WEIGHT: 59 kg
Bust: Large
1 HOUR:140$
NIGHT: +40$
Sex services: Toys / Dildos, Sex vaginal, Blow ride, Female Ejaculation, Rimming (receiving)
My first year in seminary, I found myself teaching sex education to a bunch of junior highs in a Congregational Church outside of Boston.
There I was naming all the anatomical parts and passing around diaphragms and IUDS and multi-colored condoms. The worst part of it, however, was that the curriculum was spiritless. It was all facts and terminology and biology. And it was totally lacking in values or scriptural content or moral grounding. And so, three years later, when I once again taught sex education to junior highs at the First Presbyterian Church in Allentown, Pennsylvania, I wrote my own curriculum.
I did include a birth control show and tell. But more importantly, central to each class was a passage of scripture β including the two texts we have heard this evening. My hope was that the young people squirming in those chairs in front of me would sense the sacred quality of sexuality β the sacred goodness and joy and delight and pleasure that God has implanted in our bodies.

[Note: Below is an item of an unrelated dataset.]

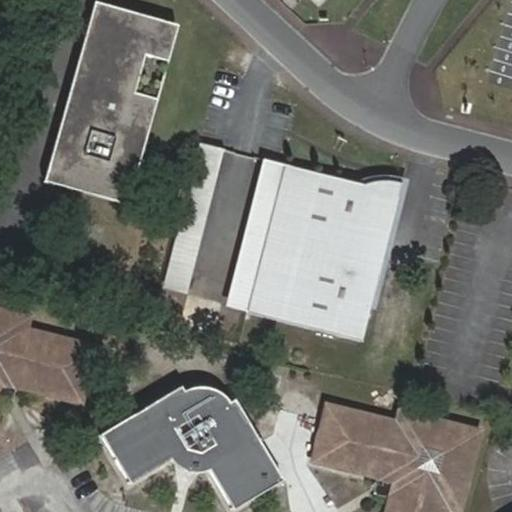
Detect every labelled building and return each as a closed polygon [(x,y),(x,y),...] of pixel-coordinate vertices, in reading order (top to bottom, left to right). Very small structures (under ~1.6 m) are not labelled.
[(58,168),(119,182),(158,47),(97,33),(58,168)] [(167,298),(204,152),(181,146),(144,292),(167,298)] [(248,317),(284,172),(262,167),(225,312),(248,317)] [(364,192),(284,172),(248,317),(361,346),(401,190),(364,192)] [(0,380),(5,378),(76,396),(88,350),(20,333),(23,321),(0,315),(0,380)] [(95,439),(125,489),(166,464),(174,472),(183,477),(197,477),(204,475),(226,511),(234,511),(277,486),(229,404),(223,407),(218,402),(209,397),(199,394),(186,394),(176,397),(172,392),(95,439)] [(389,475),(398,490),(392,511),(442,511),(445,503),(455,506),(473,436),(402,418),(399,428),(330,411),(318,457),(389,475)]
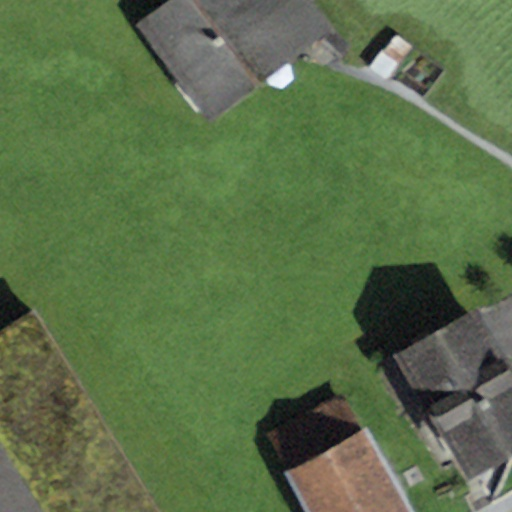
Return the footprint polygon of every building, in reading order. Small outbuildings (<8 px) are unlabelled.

I wanted them to leave knowing that their sexuality was a precious gift β a gift to be lived out responsibly and joyfully to the glory of God. Phyllis Trible has written β pardon the pun β the seminal modern commentary on the Song of Solomon. It is an ode to erotic love that describes what could have been, and can be again. She reminds us of the suspicion β even hostility β that the church has given to this love poetry. Trible does a deft comparison between the Garden of Eden and this re-created Garden of Eros described in the Wisdom literature.
In the Garden of Eden we find sexuality entangled with guilt and judgment and shameful nudity. In the Song of Solomon we find love woven with play and imagination and delight β a nudity that is both exalted and desired.